The efforts of such anti-gun forces are already being felt nationally. California's 1989 ban on semi-autos ("assault weapons") has been adopted in other states and created the impetus for the 1994 federal law. The product liability theories developed in the 101 California Street case are being used in the roughly two dozen lawsuits filed by cities across the country against gun manufacturers. The false "guns are a disease" health care model was largely formulated in California. California's Senators Diane Fienstein and Barbara Boxer are among the most rabid anti-self-defense politicians in Washington, leading many federal efforts to export California's anti-self-defense philosophy. Most recently, the LCAV has extended its reach, launching the national "Second Amendment Education Project," which it started with full-page ads in the national media misleading the public about the legal academic community's interpretation of the meaning of the Second Amendment. LCAV's Web site ominously brags that "LCAV is developing a strategic plan to respond to requests for legal and technical assistance from cities and counties outside of California. Local leaders in many states are interested in preventing violence through the use of local ordinances. We intend to offer assistance to communities in other states in the near future by coordinating pro bono legal assistance that will facilitate the development, drafting and defense of legally sound, violence prevention strategies."

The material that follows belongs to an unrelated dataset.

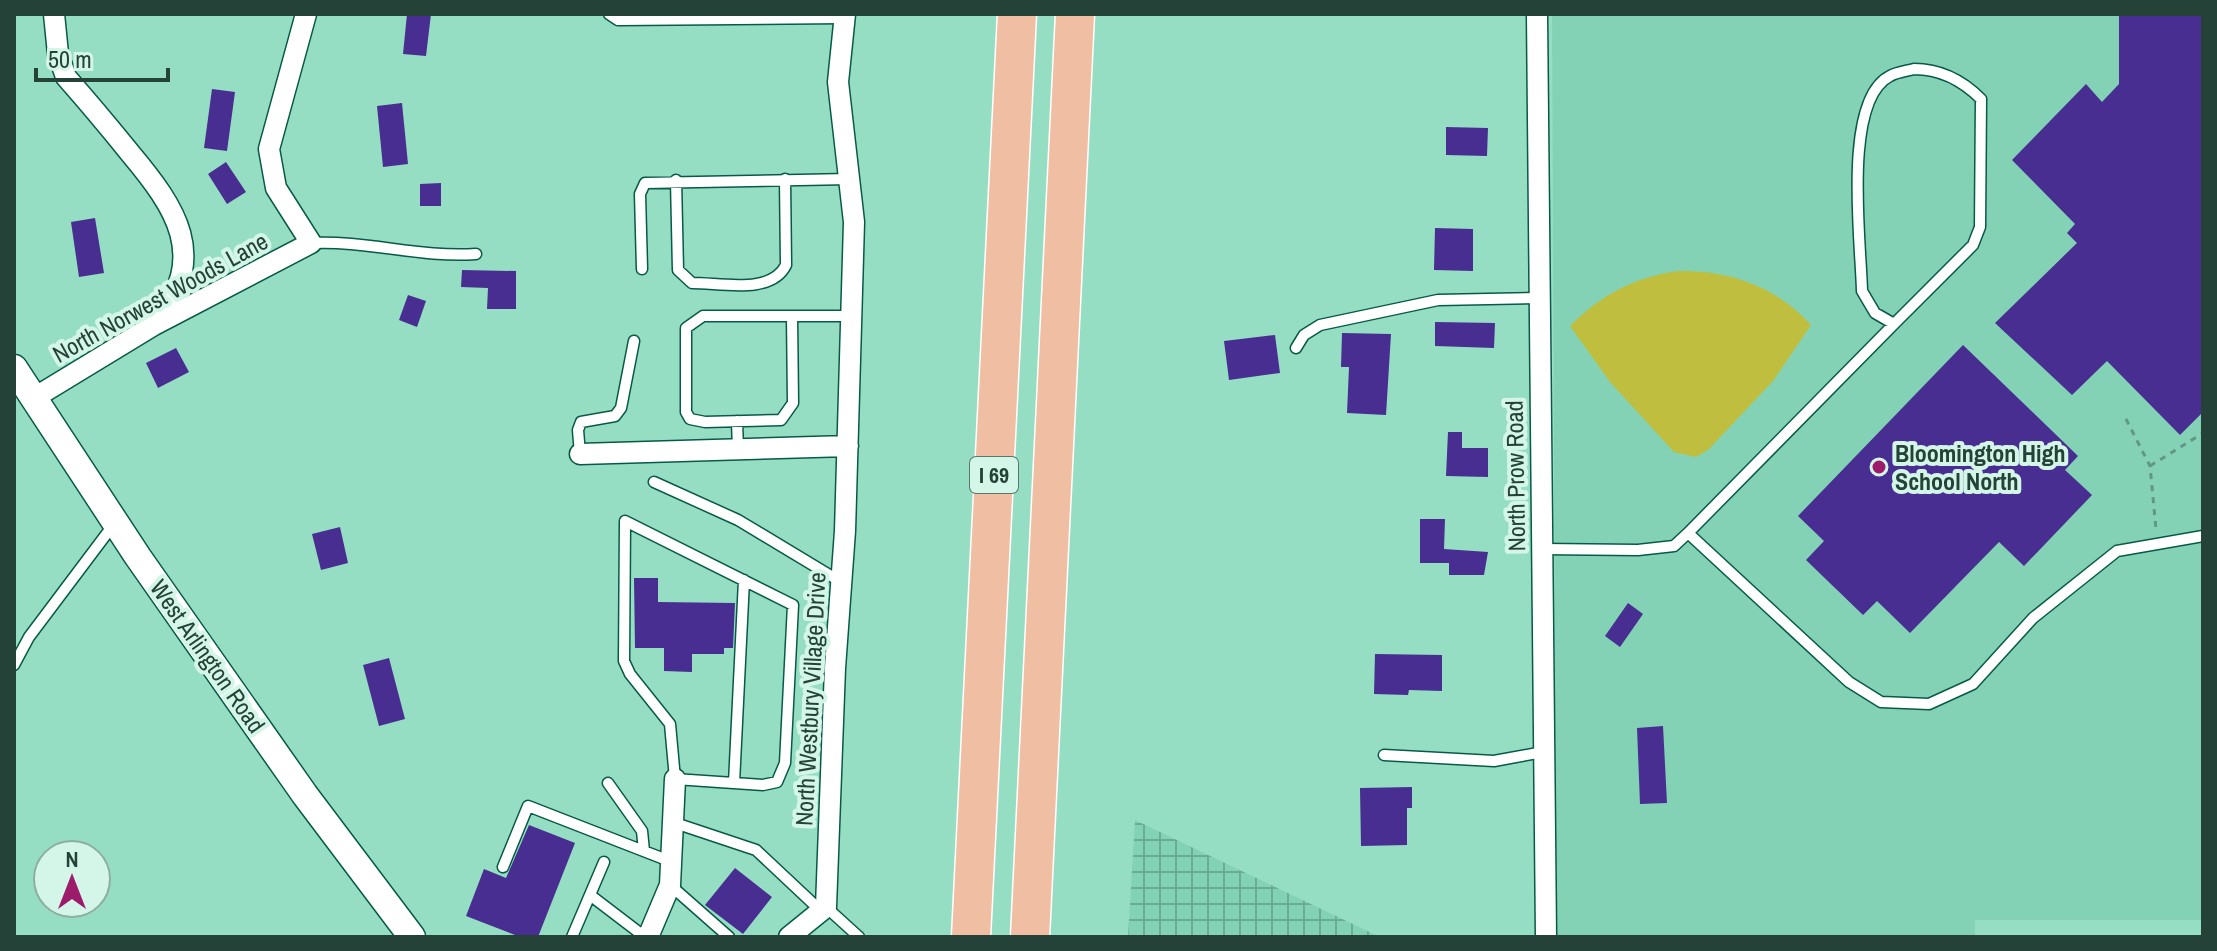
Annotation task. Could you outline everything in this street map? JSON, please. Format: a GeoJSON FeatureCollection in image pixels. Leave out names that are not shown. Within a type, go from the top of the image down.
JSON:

Count your lucky stars if you are blessed to live in a state that appreciates how guns save lives through deterrence and defense. But don't think HCI, LCAV, and other gun control advocates in California aren't planning to export their philosophies to your city. Get behind NRA and CRPA's efforts while you can still point to the left coast and say, "It couldn't happen here." Otherwise it will.

C.D. "Chuck" Michel was formerly a prosecutor in Los Angeles and staff counsel to the Christopher Commission investigating corruption in the LAPD in wake of the Rodney King incident. He now practices civil rights law, including defending the fundamental right to self-defense and is currently the attorney of record representing both NRA and CRPA in their joint efforts to combat the ongoing legal issues that face responsible California firearms owners.